IA pour diagnostiqueur : 4 usages qui rapportent, 1 à éviter
Au-delà du logiciel métier, l'IA généraliste trouve sa place dans la partie invisible du métier : le relationnel et l'administratif. Quatre usages qui tiennent :
- Rédiger la synthèse client. Un DPE réglementaire est illisible pour un vendeur. Un assistant comme ChatGPT transforme l'étiquette et les recommandations en un mail clair : « votre maison est classée E, voici les deux travaux qui la feraient passer en C ». C'est du conseil facturable déguisé.
- Chiffrer des scénarios de travaux. Pour l'audit énergétique, l'IA aide à formuler et comparer les deux scénarios obligatoires (gestes prioritaires vs rénovation globale) avant validation par le professionnel.
- Automatiser les relances et devis. Le suivi des demandes entrantes, la prise de rendez-vous, les relances d'impayés : un enchaînement no-code (formulaire → agenda → mail) libère une demi-journée par semaine sans toucher au diagnostic lui-même.
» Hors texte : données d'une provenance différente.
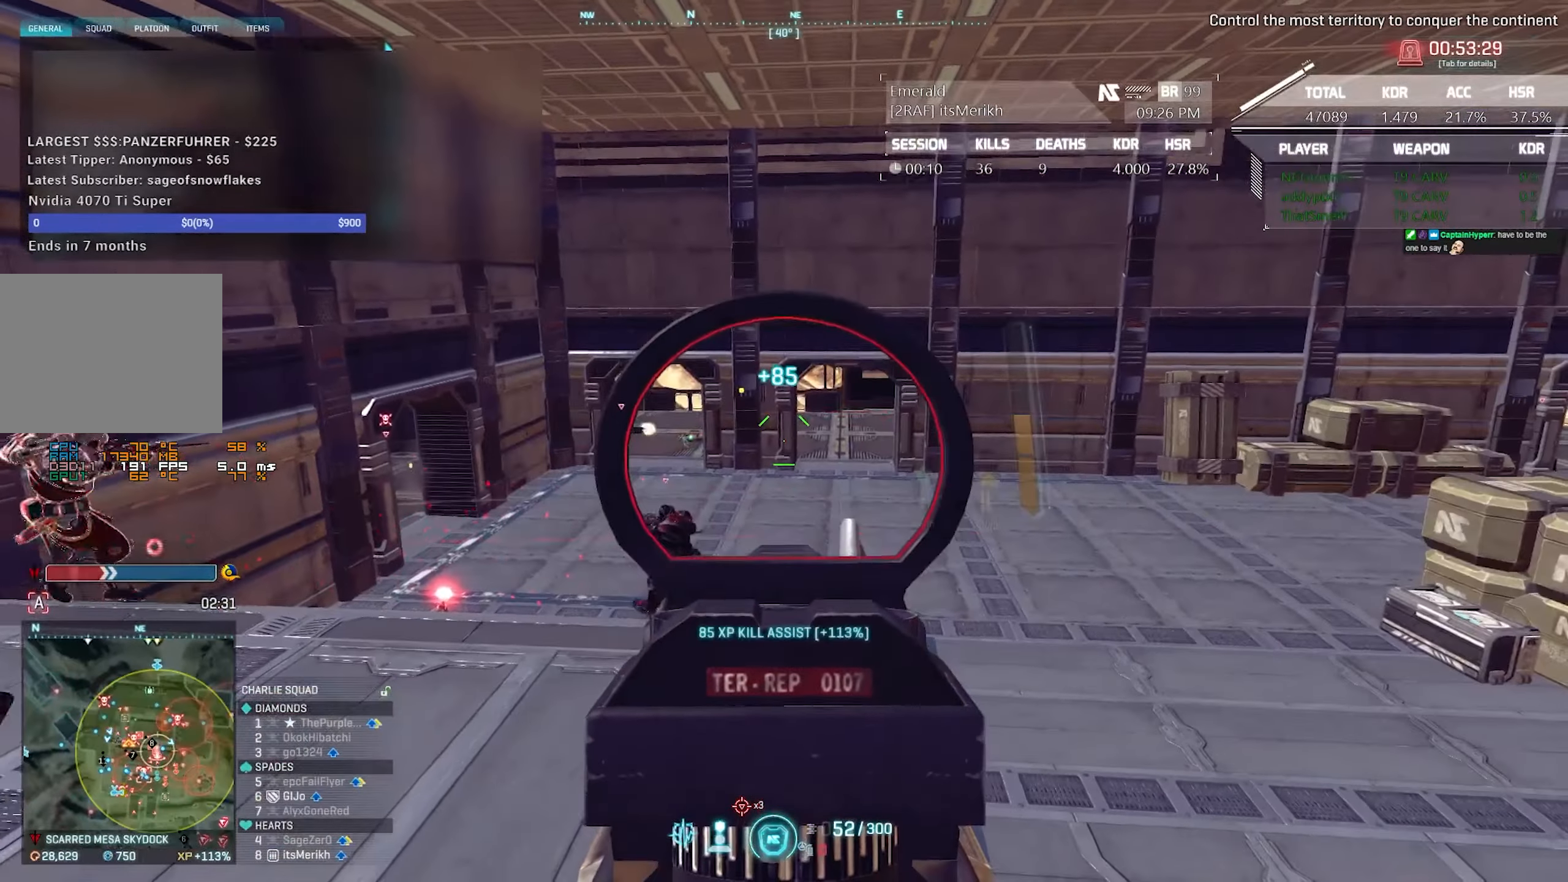
{"keys": ["w"], "mouse": ["right"], "events": [[17, "d", "down"], [167, "d", "up"]]}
- Répondre aux questions récurrentes. « Le DPE est-il obligatoire pour une location saisonnière ? » Un chatbot nourri de vos process répond H24 et filtre les vrais dossiers.
L'usage à fuir : générer ou « corriger » des données de diagnostic avec un LLM. Une valeur d'isolation « estimée » par une IA sur la foi d'une photo n'a aucune base réglementaire — et c'est exactement le type d'incohérence que l'ADEME repère. L'IA rédige et organise ; elle ne mesure pas.
Pour la rédaction des synthèses et des scénarios de travaux, gère bien les documents longs et le ton pédagogique attendu par un particulier ; à cadrer avec vos propres modèles pour rester dans les clous réglementaires.
Le verdict
Le diagnostic immobilier est l'un des rares métiers où l'IA arrive par les deux bouts en même temps : elle vous outille et elle vous contrôle. C'est inconfortable, mais c'est plutôt sain. Les logiciels métier font gagner un temps réel sur la saisie et les plans, pour un coût maîtrisé (1 500 à 2 400 € HT/an). Et le contrôle automatisé de l'ADEME, aussi brutal soit-il dans son déploiement, assainit un marché miné par les DPE de complaisance.
Qui doit s'y mettre sérieusement : tout diagnostiqueur qui veut tenir la cadence sans finir sur la liste noire par accident. Qui peut rester prudent : celui qui espère que l'IA fasse le diagnostic à sa place — elle ne le fera pas, et la réglementation le lui interdit. En 2026, le bon réflexe n'est pas d'acheter « de l'IA ». C'est de choisir des outils qui prouvent que votre travail est réel. Le reste, l'algorithme de l'ADEME s'en charge.